(What to work on): Please rewrite the lines of the items below, changing every "tijdstip" to "moment" and leaving everything else unchanged. Omit the pictures from your answer.

________________________

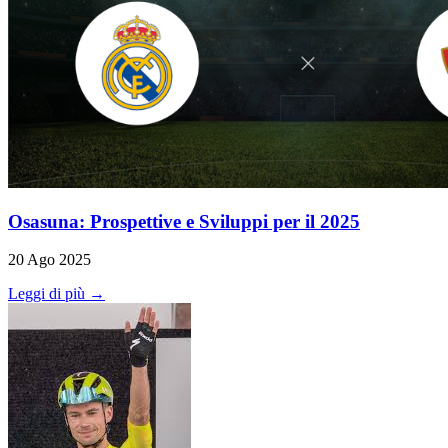
Osasuna: Prospettive e Sviluppi per il 2025
20 Ago 2025
Leggi di più →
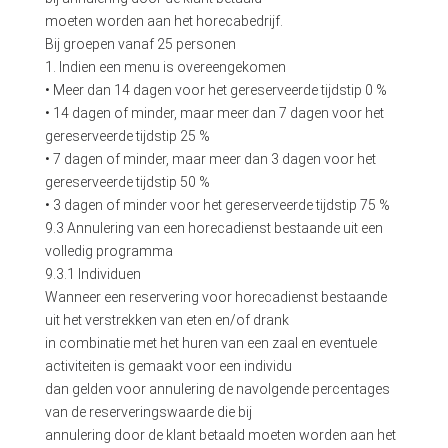
moeten worden aan het horecabedrijf.
Bij groepen vanaf 25 personen
1. Indien een menu is overeengekomen
• Meer dan 14 dagen voor het gereserveerde tijdstip 0 %
• 14 dagen of minder, maar meer dan 7 dagen voor het
gereserveerde tijdstip 25 %
• 7 dagen of minder, maar meer dan 3 dagen voor het
gereserveerde tijdstip 50 %
• 3 dagen of minder voor het gereserveerde tijdstip 75 %
9.3 Annulering van een horecadienst bestaande uit een
volledig programma
9.3.1 Individuen
Wanneer een reservering voor horecadienst bestaande
uit het verstrekken van eten en/of drank
in combinatie met het huren van een zaal en eventuele
activiteiten is gemaakt voor een individu
dan gelden voor annulering de navolgende percentages
van de reserveringswaarde die bij
annulering door de klant betaald moeten worden aan het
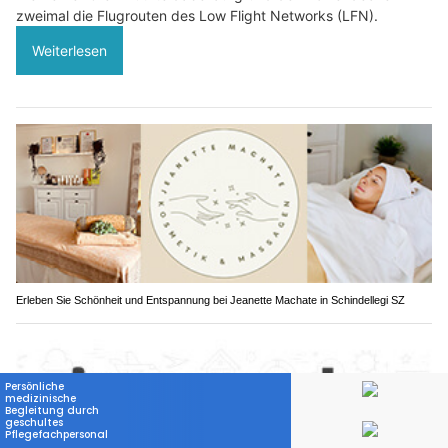
zweimal die Flugrouten des Low Flight Networks (LFN).
Weiterlesen
Erleben Sie Schönheit und Entspannung bei Jeanette Machate in Schindellegi SZ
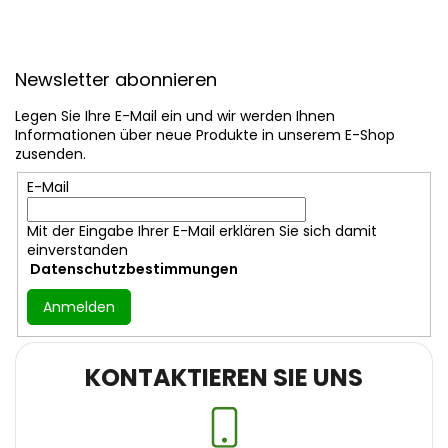
F
u
Newsletter abonnieren
ß
z
Legen Sie Ihre E-Mail ein und wir werden Ihnen
e
Informationen über neue Produkte in unserem E-Shop
i
zusenden.
l
E-Mail
e
Mit der Eingabe Ihrer E-Mail erklären Sie sich damit
einverstanden
Datenschutzbestimmungen
Anmelden
KONTAKTIEREN SIE UNS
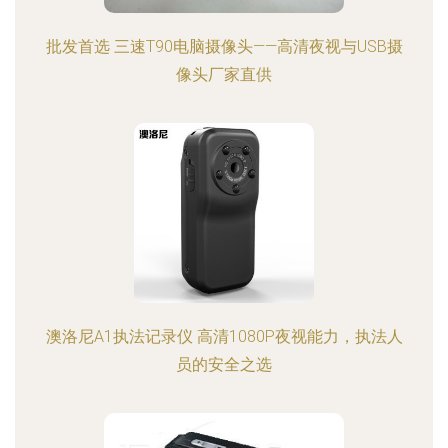
批发首选 三速T90电脑摄像头——高清夜视与USB摄
像头厂家直供
澳洛尼A1执法记录仪 高清1080P夜视能力，执法人
员的安全之选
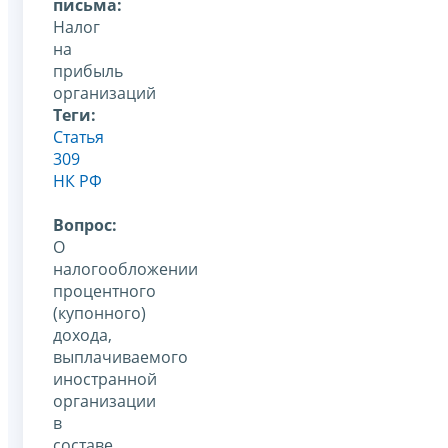
письма:
Налог
на
прибыль
организаций
Теги:
Статья
309
НК РФ
Вопрос:
О
налогообложении
процентного
(купонного)
дохода,
выплачиваемого
иностранной
организации
в
составе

________________________

(Answer box):
Osasuna: Prospettive e Sviluppi per il 2025
20 Ago 2025
Leggi di più →
moeten worden aan het horecabedrijf.
Bij groepen vanaf 25 personen
1. Indien een menu is overeengekomen
• Meer dan 14 dagen voor het gereserveerde moment 0 %
• 14 dagen of minder, maar meer dan 7 dagen voor het
gereserveerde moment 25 %
• 7 dagen of minder, maar meer dan 3 dagen voor het
gereserveerde moment 50 %
• 3 dagen of minder voor het gereserveerde moment 75 %
9.3 Annulering van een horecadienst bestaande uit een
volledig programma
9.3.1 Individuen
Wanneer een reservering voor horecadienst bestaande
uit het verstrekken van eten en/of drank
in combinatie met het huren van een zaal en eventuele
activiteiten is gemaakt voor een individu
dan gelden voor annulering de navolgende percentages
van de reserveringswaarde die bij
annulering door de klant betaald moeten worden aan het
zweimal die Flugrouten des Low Flight Networks (LFN).
Weiterlesen
Erleben Sie Schönheit und Entspannung bei Jeanette Machate in Schindellegi SZ
F
u
Newsletter abonnieren
ß
z
Legen Sie Ihre E-Mail ein und wir werden Ihnen
e
Informationen über neue Produkte in unserem E-Shop
i
zusenden.
l
E-Mail
e
Mit der Eingabe Ihrer E-Mail erklären Sie sich damit
einverstanden
Datenschutzbestimmungen
Anmelden
KONTAKTIEREN SIE UNS
批发首选 三速T90电脑摄像头——高清夜视与USB摄
像头厂家直供
澳洛尼A1执法记录仪 高清1080P夜视能力，执法人
员的安全之选
письма:
Налог
на
прибыль
организаций
Теги:
Статья
309
НК РФ
Вопрос:
О
налогообложении
процентного
(купонного)
дохода,
выплачиваемого
иностранной
организации
в
составе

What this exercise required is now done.